Your objective: From the items below, pull out every line containing the string "colon", matching case exactly.

Data for this task:
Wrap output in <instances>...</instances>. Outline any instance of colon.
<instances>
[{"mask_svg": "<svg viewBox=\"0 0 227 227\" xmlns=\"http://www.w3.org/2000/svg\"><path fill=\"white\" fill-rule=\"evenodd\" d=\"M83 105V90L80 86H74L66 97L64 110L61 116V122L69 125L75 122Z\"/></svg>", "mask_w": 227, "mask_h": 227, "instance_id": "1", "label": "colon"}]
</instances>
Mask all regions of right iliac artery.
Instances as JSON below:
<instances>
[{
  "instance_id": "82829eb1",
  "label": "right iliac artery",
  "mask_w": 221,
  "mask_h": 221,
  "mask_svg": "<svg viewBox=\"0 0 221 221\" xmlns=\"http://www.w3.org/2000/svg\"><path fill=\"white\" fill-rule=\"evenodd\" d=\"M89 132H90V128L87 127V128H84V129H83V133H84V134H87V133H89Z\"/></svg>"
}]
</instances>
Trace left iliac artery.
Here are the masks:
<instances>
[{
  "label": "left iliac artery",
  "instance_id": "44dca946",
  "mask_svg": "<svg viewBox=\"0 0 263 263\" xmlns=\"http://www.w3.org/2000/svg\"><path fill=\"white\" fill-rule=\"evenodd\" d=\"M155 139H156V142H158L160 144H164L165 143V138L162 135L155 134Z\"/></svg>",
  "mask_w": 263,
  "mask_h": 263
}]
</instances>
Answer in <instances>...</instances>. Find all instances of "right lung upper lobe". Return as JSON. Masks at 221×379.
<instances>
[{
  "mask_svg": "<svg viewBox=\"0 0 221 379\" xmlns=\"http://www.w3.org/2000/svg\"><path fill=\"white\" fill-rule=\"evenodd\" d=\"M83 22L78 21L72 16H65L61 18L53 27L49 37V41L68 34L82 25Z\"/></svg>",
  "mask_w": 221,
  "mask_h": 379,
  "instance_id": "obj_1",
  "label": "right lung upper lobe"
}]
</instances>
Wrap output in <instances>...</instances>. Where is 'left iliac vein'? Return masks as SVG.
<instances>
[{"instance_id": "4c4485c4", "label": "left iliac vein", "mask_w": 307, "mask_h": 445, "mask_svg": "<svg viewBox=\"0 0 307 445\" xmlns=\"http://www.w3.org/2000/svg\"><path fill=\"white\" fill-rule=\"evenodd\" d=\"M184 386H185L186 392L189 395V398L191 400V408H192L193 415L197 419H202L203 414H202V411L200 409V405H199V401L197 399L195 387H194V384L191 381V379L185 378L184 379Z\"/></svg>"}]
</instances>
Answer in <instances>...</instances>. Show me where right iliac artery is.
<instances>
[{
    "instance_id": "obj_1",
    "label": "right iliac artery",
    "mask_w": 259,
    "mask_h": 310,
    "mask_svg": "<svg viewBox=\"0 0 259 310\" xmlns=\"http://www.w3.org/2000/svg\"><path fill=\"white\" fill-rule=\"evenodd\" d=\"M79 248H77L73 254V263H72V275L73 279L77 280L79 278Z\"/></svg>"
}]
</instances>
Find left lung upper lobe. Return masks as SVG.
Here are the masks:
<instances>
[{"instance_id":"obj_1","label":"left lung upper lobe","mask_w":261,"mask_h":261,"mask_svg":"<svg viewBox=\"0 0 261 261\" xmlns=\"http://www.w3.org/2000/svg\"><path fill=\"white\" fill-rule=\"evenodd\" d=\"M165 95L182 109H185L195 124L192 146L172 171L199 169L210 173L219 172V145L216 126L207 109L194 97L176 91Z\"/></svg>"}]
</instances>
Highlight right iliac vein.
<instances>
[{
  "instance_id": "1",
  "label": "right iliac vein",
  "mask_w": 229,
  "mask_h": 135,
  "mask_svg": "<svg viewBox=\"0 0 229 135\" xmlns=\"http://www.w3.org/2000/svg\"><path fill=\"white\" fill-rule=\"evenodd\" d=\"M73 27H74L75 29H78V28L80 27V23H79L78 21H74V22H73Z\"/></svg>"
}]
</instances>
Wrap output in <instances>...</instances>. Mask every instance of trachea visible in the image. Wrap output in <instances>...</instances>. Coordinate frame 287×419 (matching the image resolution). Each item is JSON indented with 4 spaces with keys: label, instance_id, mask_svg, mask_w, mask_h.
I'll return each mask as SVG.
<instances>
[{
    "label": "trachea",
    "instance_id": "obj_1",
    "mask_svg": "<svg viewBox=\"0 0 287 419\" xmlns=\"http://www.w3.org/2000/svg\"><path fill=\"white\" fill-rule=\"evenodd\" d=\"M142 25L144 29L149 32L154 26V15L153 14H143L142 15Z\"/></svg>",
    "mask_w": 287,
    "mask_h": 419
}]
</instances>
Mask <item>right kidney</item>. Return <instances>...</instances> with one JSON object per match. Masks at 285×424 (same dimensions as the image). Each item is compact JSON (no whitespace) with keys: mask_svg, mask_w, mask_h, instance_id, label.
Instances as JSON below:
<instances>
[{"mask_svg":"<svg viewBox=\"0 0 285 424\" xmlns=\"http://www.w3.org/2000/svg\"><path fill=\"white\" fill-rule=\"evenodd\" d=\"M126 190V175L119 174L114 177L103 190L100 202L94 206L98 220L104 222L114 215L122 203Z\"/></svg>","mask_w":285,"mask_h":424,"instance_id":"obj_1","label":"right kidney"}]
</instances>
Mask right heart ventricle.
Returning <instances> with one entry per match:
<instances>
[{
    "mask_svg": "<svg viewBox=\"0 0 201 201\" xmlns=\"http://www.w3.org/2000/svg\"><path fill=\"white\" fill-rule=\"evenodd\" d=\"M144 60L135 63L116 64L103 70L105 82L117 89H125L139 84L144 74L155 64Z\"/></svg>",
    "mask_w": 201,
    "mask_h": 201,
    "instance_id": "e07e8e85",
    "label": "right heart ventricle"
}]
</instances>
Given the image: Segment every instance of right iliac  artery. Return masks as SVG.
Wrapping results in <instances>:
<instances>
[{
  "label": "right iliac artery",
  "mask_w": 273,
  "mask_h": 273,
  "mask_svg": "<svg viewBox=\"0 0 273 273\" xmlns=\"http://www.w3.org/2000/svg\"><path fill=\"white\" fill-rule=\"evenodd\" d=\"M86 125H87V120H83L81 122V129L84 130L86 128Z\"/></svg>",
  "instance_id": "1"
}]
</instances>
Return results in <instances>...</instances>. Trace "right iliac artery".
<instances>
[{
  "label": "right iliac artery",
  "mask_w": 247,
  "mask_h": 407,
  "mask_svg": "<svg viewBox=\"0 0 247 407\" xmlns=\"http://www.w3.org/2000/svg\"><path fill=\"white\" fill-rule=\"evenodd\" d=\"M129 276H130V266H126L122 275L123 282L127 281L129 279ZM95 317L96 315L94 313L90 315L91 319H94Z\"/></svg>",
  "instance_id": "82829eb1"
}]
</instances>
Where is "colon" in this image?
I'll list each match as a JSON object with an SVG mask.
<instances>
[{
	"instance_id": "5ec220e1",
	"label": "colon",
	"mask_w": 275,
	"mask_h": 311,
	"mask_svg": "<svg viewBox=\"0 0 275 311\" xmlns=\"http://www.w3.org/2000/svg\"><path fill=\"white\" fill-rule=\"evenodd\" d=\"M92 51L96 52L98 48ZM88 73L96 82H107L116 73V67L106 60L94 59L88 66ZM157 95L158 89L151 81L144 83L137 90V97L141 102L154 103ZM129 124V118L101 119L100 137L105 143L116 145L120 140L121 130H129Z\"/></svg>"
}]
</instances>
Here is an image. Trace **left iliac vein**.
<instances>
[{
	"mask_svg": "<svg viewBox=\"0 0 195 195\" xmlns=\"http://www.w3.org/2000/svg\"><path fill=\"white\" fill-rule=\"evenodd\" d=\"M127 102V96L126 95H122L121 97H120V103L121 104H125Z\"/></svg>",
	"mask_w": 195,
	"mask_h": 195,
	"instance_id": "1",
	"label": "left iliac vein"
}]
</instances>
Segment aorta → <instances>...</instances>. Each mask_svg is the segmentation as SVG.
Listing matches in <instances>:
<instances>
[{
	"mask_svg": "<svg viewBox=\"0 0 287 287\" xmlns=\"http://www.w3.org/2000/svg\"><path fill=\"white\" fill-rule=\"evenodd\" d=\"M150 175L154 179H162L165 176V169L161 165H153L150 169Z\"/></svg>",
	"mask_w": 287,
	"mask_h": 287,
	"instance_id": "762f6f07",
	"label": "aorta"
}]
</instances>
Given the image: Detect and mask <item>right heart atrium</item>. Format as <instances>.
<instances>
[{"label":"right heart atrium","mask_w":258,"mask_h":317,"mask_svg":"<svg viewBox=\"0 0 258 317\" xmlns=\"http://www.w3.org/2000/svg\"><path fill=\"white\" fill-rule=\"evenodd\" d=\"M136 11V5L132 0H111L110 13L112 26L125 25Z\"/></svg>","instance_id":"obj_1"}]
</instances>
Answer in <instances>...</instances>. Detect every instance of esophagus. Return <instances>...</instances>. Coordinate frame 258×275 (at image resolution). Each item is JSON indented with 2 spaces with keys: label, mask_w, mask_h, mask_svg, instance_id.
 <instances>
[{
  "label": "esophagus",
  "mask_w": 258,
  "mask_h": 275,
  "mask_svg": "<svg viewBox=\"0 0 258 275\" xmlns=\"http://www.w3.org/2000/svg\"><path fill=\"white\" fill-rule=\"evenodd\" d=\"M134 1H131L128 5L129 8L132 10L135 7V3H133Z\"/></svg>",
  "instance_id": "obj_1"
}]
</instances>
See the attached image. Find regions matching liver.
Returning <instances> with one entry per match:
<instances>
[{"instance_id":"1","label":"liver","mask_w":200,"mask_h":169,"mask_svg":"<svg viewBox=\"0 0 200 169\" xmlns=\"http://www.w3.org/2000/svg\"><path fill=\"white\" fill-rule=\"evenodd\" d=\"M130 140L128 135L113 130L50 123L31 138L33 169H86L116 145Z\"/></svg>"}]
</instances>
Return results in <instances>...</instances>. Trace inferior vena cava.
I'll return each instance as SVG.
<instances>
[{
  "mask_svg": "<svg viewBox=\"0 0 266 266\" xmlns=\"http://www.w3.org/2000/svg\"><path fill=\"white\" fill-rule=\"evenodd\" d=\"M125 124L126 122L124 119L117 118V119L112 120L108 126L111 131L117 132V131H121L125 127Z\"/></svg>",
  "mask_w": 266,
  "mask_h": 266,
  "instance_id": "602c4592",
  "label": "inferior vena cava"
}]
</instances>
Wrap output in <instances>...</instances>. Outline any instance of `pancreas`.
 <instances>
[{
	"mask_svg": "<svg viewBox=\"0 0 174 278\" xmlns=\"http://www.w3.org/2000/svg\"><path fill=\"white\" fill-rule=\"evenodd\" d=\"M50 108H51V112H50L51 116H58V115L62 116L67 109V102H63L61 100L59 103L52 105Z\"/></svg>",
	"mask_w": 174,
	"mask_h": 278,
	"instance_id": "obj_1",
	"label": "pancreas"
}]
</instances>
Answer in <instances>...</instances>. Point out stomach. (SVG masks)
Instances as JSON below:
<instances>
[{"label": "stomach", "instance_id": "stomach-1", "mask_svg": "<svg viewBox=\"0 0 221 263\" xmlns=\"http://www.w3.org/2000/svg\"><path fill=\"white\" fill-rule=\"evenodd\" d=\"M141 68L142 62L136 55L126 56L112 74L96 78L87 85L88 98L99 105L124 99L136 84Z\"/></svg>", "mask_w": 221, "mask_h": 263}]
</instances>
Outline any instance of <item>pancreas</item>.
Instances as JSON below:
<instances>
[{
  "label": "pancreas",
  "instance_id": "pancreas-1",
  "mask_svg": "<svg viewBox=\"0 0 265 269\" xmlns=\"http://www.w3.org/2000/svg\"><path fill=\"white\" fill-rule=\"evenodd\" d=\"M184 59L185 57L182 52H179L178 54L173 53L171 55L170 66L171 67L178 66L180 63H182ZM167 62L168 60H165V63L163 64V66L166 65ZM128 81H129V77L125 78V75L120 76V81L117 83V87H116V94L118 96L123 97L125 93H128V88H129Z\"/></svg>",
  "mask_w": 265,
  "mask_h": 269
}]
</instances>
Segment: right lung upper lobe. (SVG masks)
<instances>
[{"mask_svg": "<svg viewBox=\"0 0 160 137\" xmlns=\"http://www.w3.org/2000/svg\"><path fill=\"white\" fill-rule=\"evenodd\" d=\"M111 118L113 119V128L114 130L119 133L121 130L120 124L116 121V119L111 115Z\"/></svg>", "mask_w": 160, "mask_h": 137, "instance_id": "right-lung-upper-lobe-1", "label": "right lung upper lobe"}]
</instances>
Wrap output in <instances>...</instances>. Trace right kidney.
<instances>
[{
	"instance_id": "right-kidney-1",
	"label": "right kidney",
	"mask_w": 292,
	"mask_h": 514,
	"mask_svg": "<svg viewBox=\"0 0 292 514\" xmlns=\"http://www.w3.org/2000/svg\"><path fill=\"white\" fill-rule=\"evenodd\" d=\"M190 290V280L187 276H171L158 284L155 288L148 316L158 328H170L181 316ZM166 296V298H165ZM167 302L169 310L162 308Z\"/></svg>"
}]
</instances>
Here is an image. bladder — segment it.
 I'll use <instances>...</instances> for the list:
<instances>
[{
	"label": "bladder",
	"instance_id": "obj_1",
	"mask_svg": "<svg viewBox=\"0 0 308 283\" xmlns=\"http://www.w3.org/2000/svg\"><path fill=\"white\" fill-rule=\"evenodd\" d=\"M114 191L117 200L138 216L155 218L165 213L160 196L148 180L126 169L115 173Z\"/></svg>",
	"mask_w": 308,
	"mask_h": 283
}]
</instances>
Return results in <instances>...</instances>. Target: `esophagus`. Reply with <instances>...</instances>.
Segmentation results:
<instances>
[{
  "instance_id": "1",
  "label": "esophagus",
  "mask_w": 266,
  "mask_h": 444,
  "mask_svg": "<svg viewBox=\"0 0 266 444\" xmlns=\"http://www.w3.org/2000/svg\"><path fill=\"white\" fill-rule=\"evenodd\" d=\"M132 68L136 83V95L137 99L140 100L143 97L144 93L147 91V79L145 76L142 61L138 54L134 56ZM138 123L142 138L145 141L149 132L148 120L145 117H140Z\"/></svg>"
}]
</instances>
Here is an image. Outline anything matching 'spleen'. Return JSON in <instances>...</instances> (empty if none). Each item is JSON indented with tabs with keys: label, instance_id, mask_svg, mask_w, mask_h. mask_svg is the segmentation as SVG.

Completed exercise:
Wrap output in <instances>...</instances>. Outline any instance of colon.
[{"mask_svg": "<svg viewBox=\"0 0 227 227\" xmlns=\"http://www.w3.org/2000/svg\"><path fill=\"white\" fill-rule=\"evenodd\" d=\"M83 105V90L80 86H74L66 97L64 110L61 116V122L69 125L75 122Z\"/></svg>", "mask_w": 227, "mask_h": 227, "instance_id": "1", "label": "colon"}]
Where is "colon" in this image?
	"label": "colon",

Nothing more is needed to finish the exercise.